Часов в восемь вечера гитлеровцы отправлялись в публичный дом, обычно на всю ночь. Опанасенко запирал за ними дверь на засов и облегченно вздыхал. Хоть несколько часов он снова чувствовал себя хозяином в своем доме. Иногда в такие ночи он брал свечу и обходил комнаты, чтобы насладиться тишиной.
Однажды его внимание привлек свет в каморке Светланы. Осторожно ступая ногами, обутыми в старые валенки, он заглянул в замочную скважину. Светлана сидела за столом, склонив голову набок, и старательно, так же, как она готовила уроки, что-то писала. Опанасенко приоткрыл дверь, и она, услышав за спиной шорох, схватила небольшую стопку тетрадочных листков и прижала их к груди. Выражение страха в глазах не исчезло, когда она увидела отца.
«Боится, почти как фашиста боится», — с болью подумал Ипполит Евстигнеевич, заметив на одном из листков, второпях оставленном на столе, знакомую красную звездочку. Подойдя к дочери, он прижал ее к себе и долго не отпускал, глотая невольные слезы.

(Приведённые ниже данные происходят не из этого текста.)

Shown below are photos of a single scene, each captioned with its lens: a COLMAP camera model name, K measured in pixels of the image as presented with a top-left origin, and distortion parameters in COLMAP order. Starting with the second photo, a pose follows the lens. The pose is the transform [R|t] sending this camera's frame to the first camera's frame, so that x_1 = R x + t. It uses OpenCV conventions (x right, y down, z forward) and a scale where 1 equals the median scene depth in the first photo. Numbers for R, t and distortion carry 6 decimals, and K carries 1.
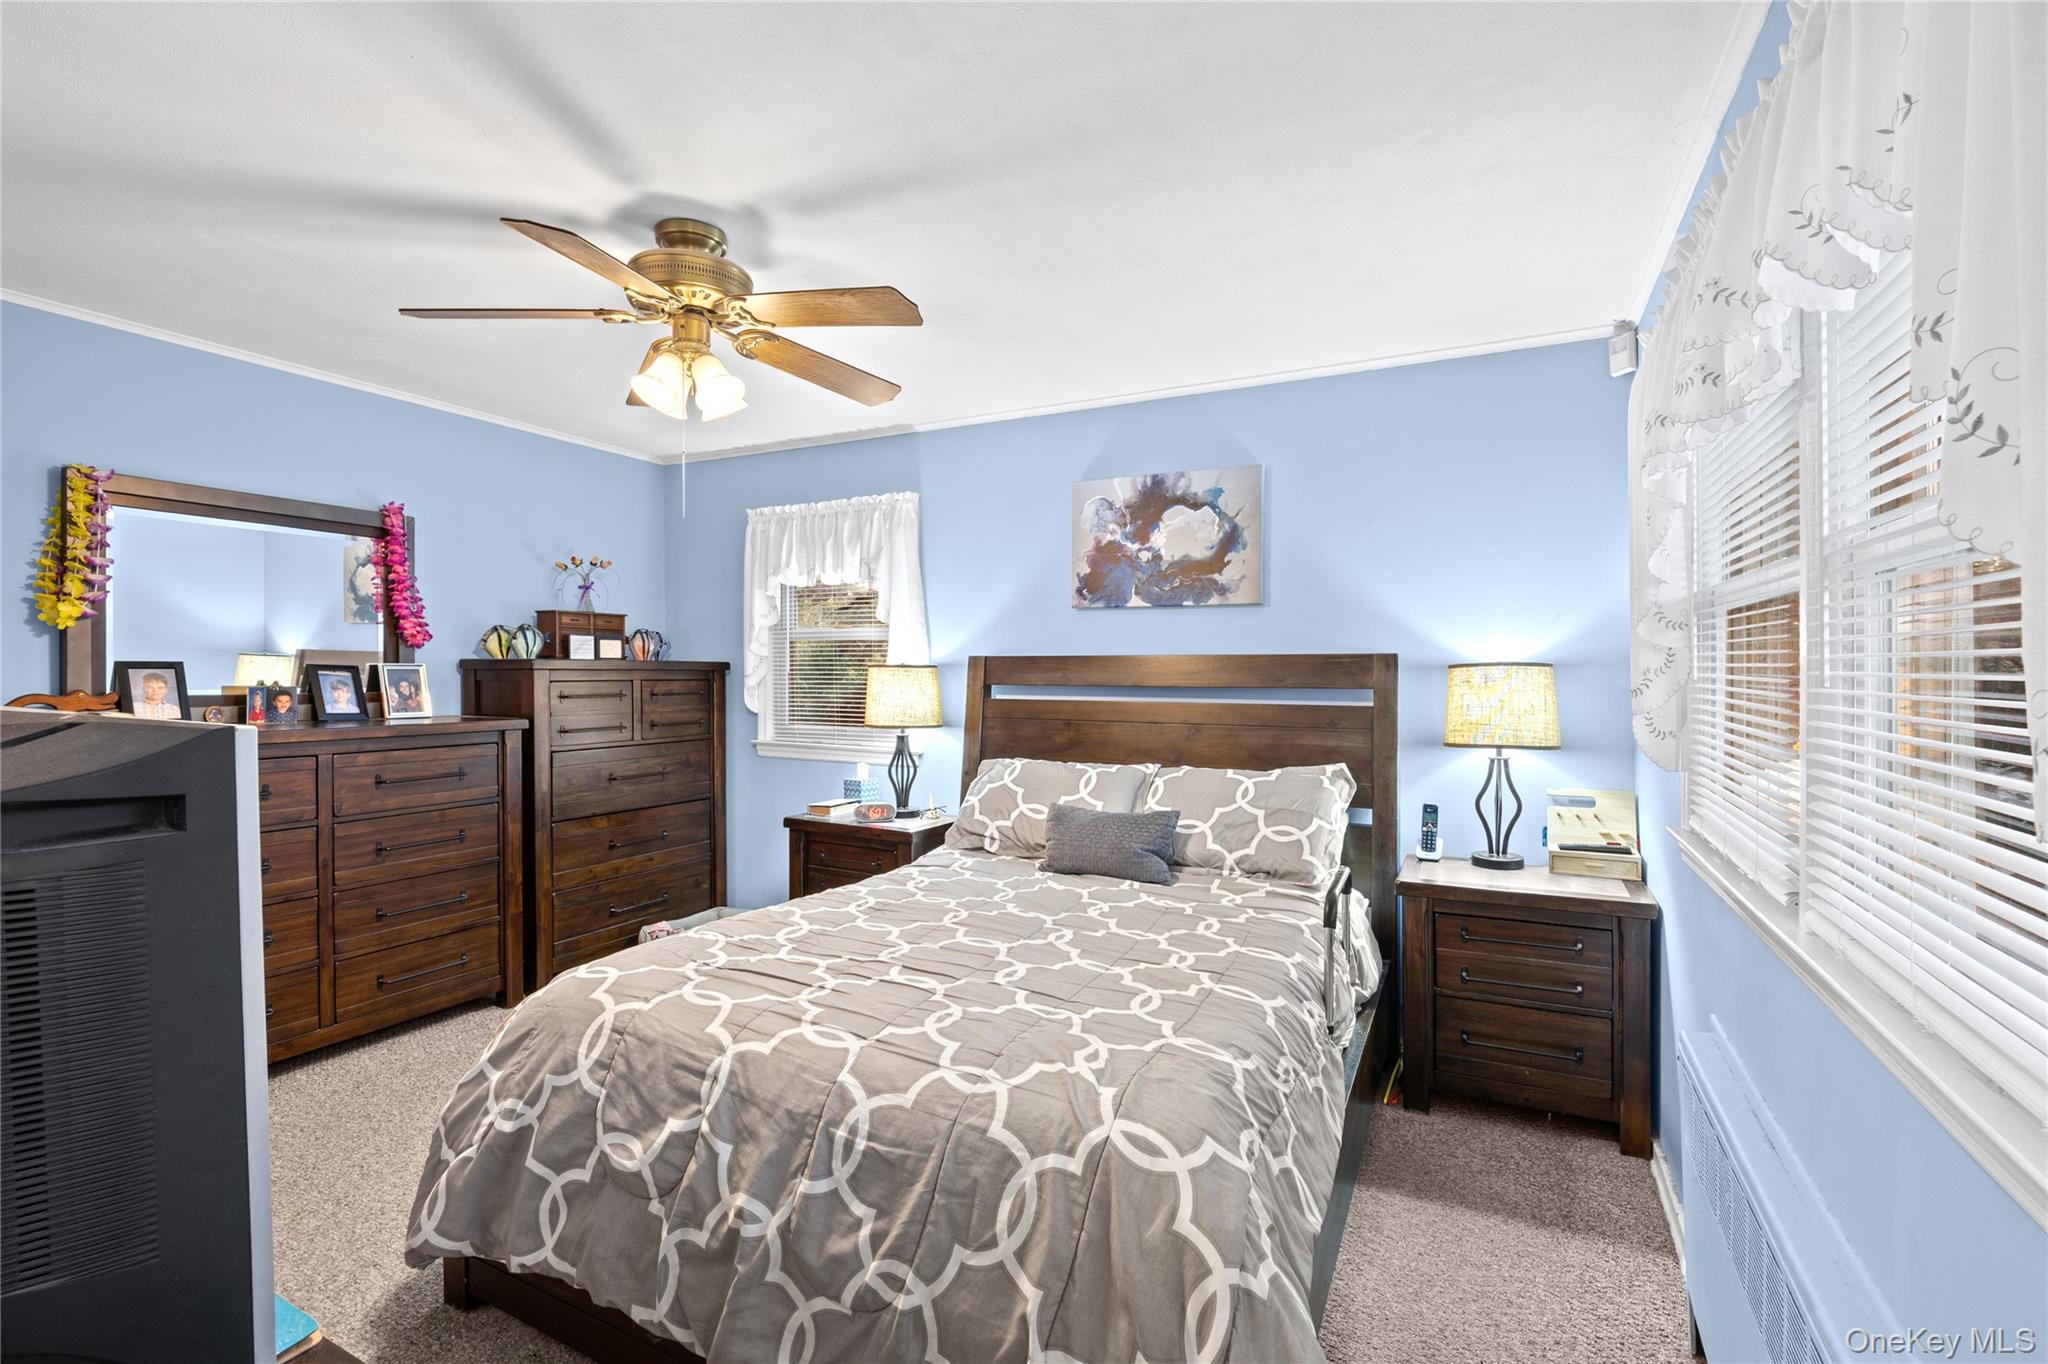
lens RADIAL K [[936.8, 0, 1020.9], [0, 936.8, 675.4], [0, 0, 1]] dist [-0.012511, 0.000008]
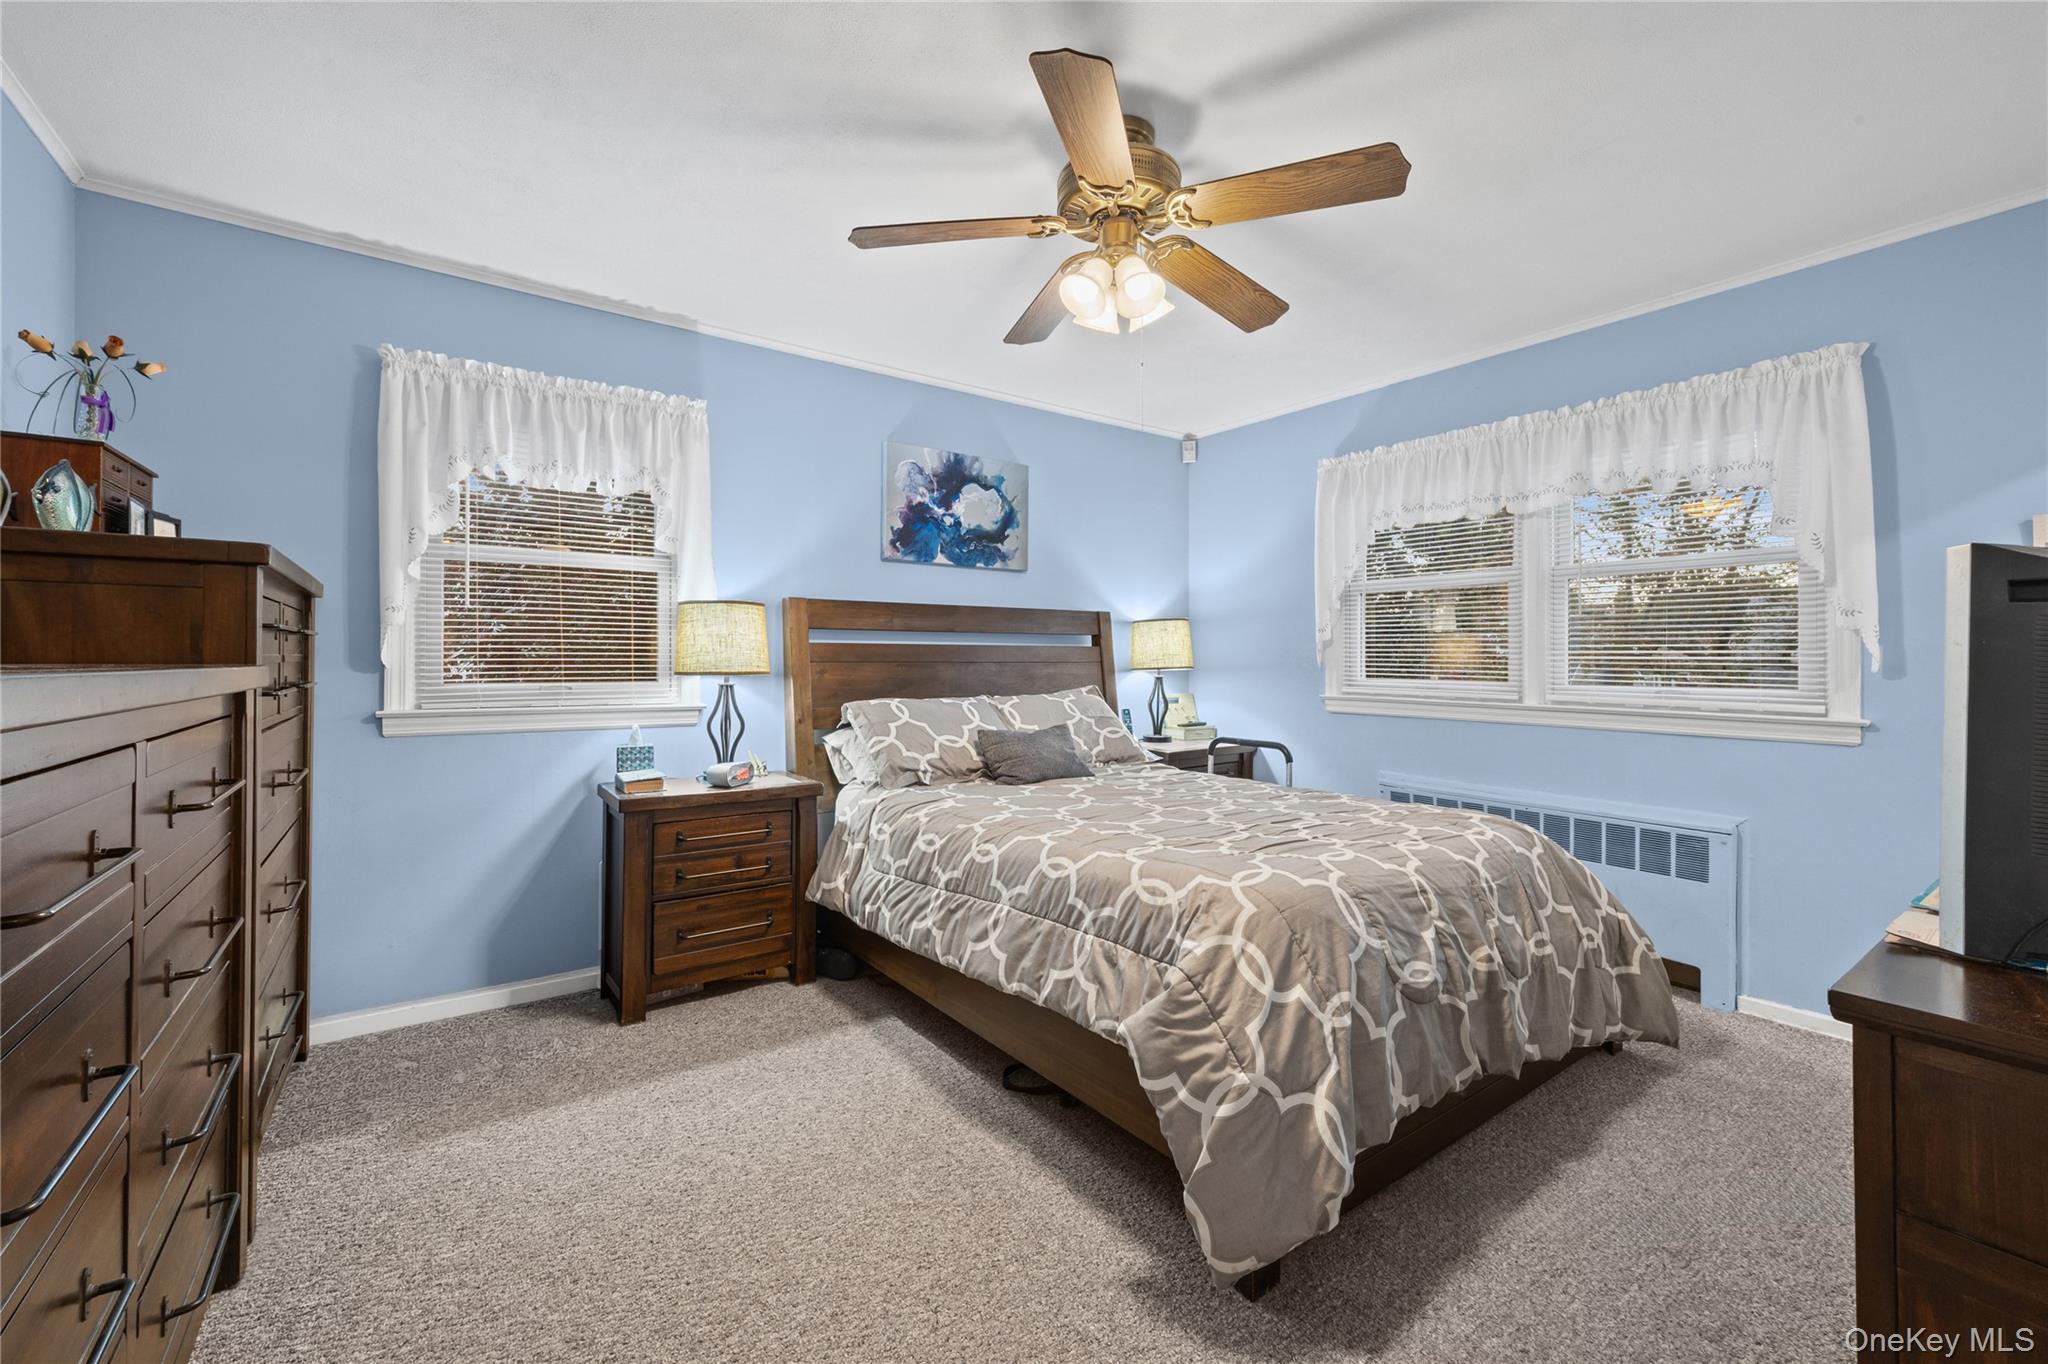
lens RADIAL K [[823.0, 0, 1041.8], [0, 823.0, 650.9], [0, 0, 1]] dist [0.004156, 0.000267]
pose [[0.439562, 0.006329, 0.898190, -0.754284], [0.004500, 0.999947, -0.009249, 0.046497], [-0.898201, 0.008107, 0.439510, 0.453135]]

Потом нежно, как никогда раньше, поцеловал в лоб и неслышно вышел.
Утром, перед тем как идти на завод, он улучил минутку, когда Прасковья Егоровна пошла за углем в сарай, зашел к Светлане и попросил дать ему одну листовку.
— Доверишь? — спросил он, протягивая большую, сильную руку.
— Только осторожнее, папа, в цехе ведь Сашка, доброволец он.
— Хороший твой Сашка, — растроганно сказал Опанасенко, — и ты у меня хорошая, только опасно это очень.
— Ничего не поделаешь, папа. — Светлана чуть усмехнулась. — Твои грехи мама у бога отмаливает, а мне приходится их перед Родиной искупать.
Согнувшись, как от удара, Ипполит Евстигнеевич вышел на улицу.
Беда пришла совсем не с той стороны, откуда ее ожидал Опанасенко.
В один из воскресных дней гитлеровцы приехали из публичного дома раньше обычного. Вернулись двое, третьего почему-то не было с ними.
Только на другой день Прасковья Егоровна узнала, в чем дело. Соседи шептались о том, что на рассвете в окно публичного дома была брошена граната, третьего квартиранта отвезли прямо в морг.
В субботу гитлеровцы никуда не пошли. Они позвали к себе гостей, напились, горланили песни, прерываемые смехом и женским визгом. Белокурый бренчал на пианино, потом это ему, видимо, надоело. Он ввалился в комнату Светланы и потребовал, чтобы она играла гостям танцы. Она наотрез отказалась. Тогда немец запер дверь в кухню, где сидели родители Светланы, скрутил девочке руки и поволок ее к себе.